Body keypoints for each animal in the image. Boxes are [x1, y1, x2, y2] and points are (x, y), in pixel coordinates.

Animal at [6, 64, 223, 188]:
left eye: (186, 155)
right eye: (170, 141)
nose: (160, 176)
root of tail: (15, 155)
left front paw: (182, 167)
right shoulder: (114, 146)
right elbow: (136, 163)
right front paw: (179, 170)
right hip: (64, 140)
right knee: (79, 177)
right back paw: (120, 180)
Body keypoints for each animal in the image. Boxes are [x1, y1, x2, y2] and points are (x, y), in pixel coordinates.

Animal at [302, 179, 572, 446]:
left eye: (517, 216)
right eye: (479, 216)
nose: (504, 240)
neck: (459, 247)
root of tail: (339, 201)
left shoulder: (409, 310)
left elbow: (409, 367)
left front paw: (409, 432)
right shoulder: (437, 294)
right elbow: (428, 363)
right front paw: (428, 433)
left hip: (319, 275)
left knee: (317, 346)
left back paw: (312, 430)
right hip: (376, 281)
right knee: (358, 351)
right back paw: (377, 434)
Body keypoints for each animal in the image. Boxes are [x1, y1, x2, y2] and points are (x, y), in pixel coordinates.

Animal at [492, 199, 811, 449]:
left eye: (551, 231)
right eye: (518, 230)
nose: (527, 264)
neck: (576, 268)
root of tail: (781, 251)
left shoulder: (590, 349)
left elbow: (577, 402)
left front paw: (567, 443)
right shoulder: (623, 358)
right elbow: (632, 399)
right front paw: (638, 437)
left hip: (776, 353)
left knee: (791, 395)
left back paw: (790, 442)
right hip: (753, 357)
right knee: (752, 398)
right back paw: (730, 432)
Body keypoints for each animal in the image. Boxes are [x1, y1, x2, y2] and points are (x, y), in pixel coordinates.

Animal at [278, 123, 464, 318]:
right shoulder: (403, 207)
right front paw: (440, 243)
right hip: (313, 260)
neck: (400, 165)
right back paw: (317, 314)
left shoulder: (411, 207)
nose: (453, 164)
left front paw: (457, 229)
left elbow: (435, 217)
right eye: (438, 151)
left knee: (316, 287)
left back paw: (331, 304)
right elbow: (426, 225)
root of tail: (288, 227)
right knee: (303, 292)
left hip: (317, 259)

◇ ◇ ◇ ◇ ◇ ◇ ◇

TASK TO CARRY OUT — Please output the lines of the listing above that fall in the stretch from the one with "left shoulder: (409, 310)" through the one with "right hip: (376, 281)", exactly and only those.

SOLUTION TO THIS PROBLEM —
left shoulder: (409, 310)
left elbow: (409, 367)
left front paw: (409, 432)
right shoulder: (437, 294)
right elbow: (428, 363)
right front paw: (428, 433)
left hip: (319, 275)
left knee: (317, 346)
left back paw: (312, 430)
right hip: (376, 281)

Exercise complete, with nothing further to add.